The reason that law firms can better make more diverse and inclusive hires at the entry level is because they know that most of their entry-level hires will never become nobles. They can even make non-equity partners out of some of these knights—but they still are not nobles and own no land. The law firm can look “diverse” to the outside world when it is not. Report after report has noted that the place where diversity lacks the most is at the noble (equity partner) level.
Interestingly, law firms may even elevate the occasional diverse noble to a king. In fact, the few diverse knights who become nobles often have a better-than-average chance of being elected to king by their firms to show the outside world that they are, in fact, diverse when they really may not be.
But neither hiring more diverse entry-level knights nor making the occasional diverse noble a king actually changes the fundamental, institutionalized class-based and unequal nature of the large American law firm.
Class Issues with Staff
One aspect of the class hierarchy in law firms that is even more rarely discussed than the divisions between classes of attorneys relates to divisions and inequality between attorneys and staff, which greatly affect diversity efforts as well as the success of law firms.
It’s a laudable goal to increase diversity among their attorney ranks, but at the same time firms often operate under a two-tiered social structure, where attorneys are at the top and staff are at the bottom. Moreover, the people at the top (the attorney class) are generally less diverse than the people at the bottom (the non-attorney class). As you will see, most of this division is based on perceptions of people’s relative value to the firm.
When I was an attorney in a major law firm, I saw that attorneys sometimes took the staff for granted, did not treat them well, and let them believe that they were “fungible,” in many respects, and could be replaced. Attorneys were extremely impressed with the backgrounds of other attorneys but nowhere near as impressed with the backgrounds of staff members. In fact, very few people talked about the staff at all. Everyone seemed more interested in the lives of attorneys, and the staff operated in a universe where jobs were less secure, where they were thought of less, where most made drastically less money than attorneys, and where they were taken for granted. I am not saying I agree with any of this—I do not—but this is what I witnessed.
These are some of the perceptions that attorneys have of staff members. These serve to reinforce the status of staff as “second-class citizens.”
- Most attorneys believe legal staff will not become practicing attorneys. Very few legal staff will go to law school. Therefore, they will always do only nonbillable work. Unlike a major corporation—where someone can start out in the mailroom and eventually work up to become the chief executive officer—a legal staff person without a law degree does not have any possibility of such upward mobility. Almost all of the serious upward mobility and rewards inside law firms is reserved for the attorneys.

Supplied material:
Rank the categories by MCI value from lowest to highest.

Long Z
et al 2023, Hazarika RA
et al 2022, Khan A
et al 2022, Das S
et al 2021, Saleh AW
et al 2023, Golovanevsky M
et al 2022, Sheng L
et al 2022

* * *

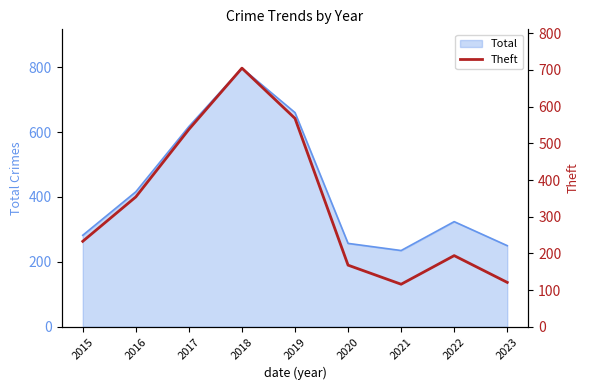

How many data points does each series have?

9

* * *

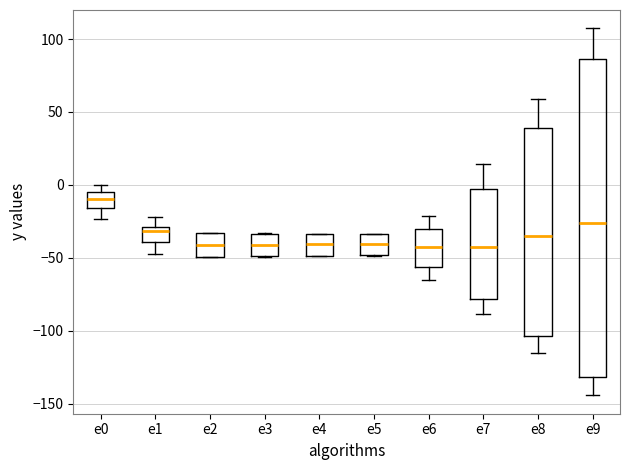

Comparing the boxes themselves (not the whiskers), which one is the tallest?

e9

Your tasks:
1. Answer these from the law firm hierarchy text:
(a) At what level do reports say diversity lacks the most?
(b) How does the diversity of the attorney class compare with that of the non-attorney class?
(c) What do most attorneys believe legal staff will not become?
2. Print the part of the law firm hierarchy text between "But neither hiring" and "American law firm.", inclusive.

Answers for the exercise:
1.
(a) The noble (equity partner) level.
(b) The attorney class is generally less diverse than the non-attorney class.
(c) Practicing attorneys.

2.
But neither hiring more diverse entry-level knights nor making the occasional diverse noble a king actually changes the fundamental, institutionalized class-based and unequal nature of the large American law firm.